Maybe they could do a 1:5 reverse split.

Then arrange to hire a Contract Miner with expertise in FracSand after determining the FracSand can be mined profitably. What was the estimated cost of the FracSand Plant and Facilities Anyone remember?

The cost of removing the entire pit overburden could be lowered by initially removing just enough overburden from the FracSand surface to allow for initial production of ~1.1 million tonne of FracSand annually for each of the first two years. Then they can continue removing overburden and keep ground water from entering the mining area while mining the FracSand over the ensuing years. If Nickel were to later increase in price, they would have a reasonable part of the overburden removed to announce Nickel Mining.

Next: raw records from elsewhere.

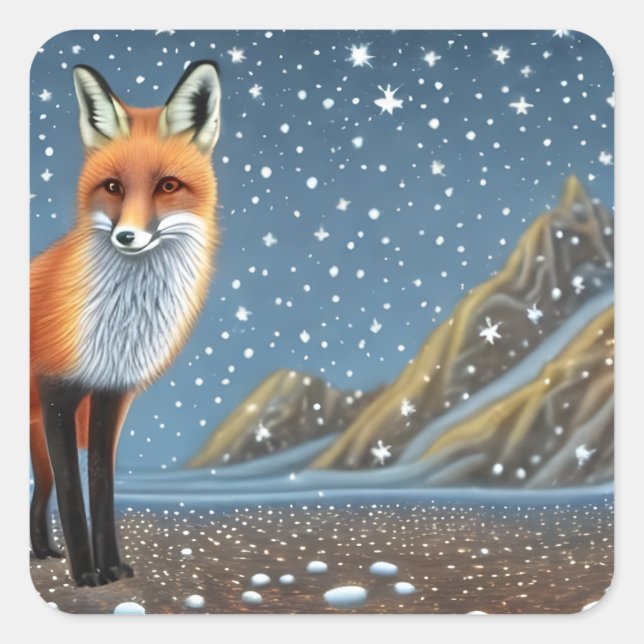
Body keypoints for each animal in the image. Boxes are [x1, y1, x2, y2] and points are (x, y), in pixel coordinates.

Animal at [30, 61, 222, 586]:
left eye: (168, 186)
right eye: (113, 187)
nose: (127, 237)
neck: (120, 327)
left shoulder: (109, 395)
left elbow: (102, 486)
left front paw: (111, 565)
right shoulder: (57, 393)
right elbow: (73, 496)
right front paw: (86, 575)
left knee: (36, 496)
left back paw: (41, 551)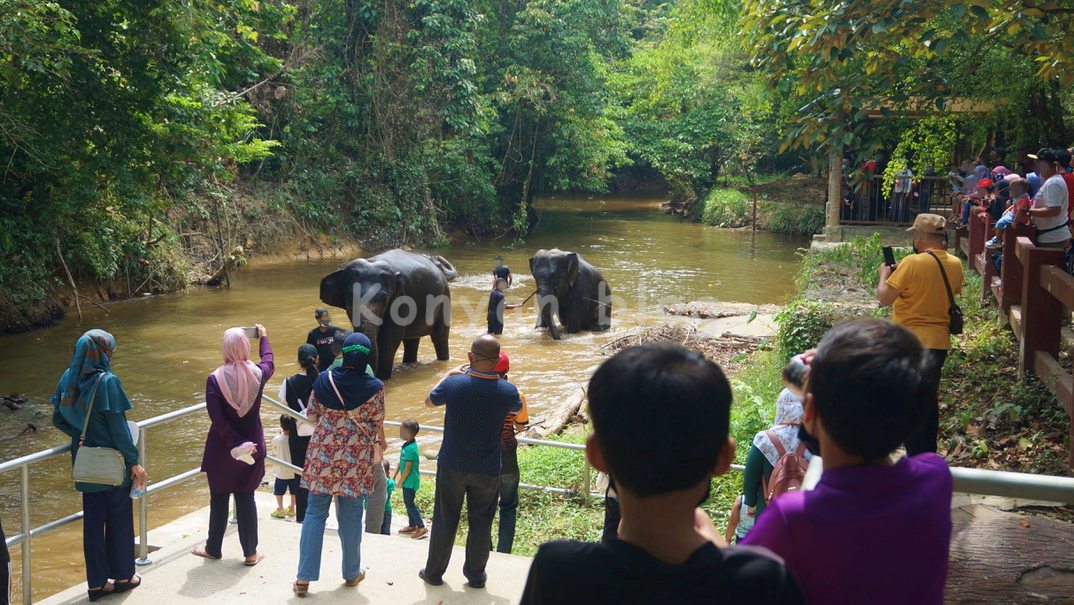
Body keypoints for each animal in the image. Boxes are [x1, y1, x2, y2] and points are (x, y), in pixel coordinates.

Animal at [315, 249, 455, 378]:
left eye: (383, 300)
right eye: (349, 298)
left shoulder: (401, 300)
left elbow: (389, 339)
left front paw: (383, 377)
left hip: (445, 298)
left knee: (440, 337)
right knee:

The downside is, they would lose some of the initial FracSand byproduct credits. The upside it could well be a nicely profitable FracSand operation, even on 80 to 100 million shares outstanding.

 

I can Imagine the procedure as such

  1. Finding a reliable FracSand Contract Miner and establish the cost required for mining.

  2. Doing a 1 on 5 reverse split

  3. Financing the FracPlant CAPEX

  4. Adding the extra costs of limited overburden removal

  5. Cost of keeping water from the Muskeg area from interfering with FracSand Mining

 

If the above was found to be profitable, it could enhance Victory's chances to continue toward Nickel production.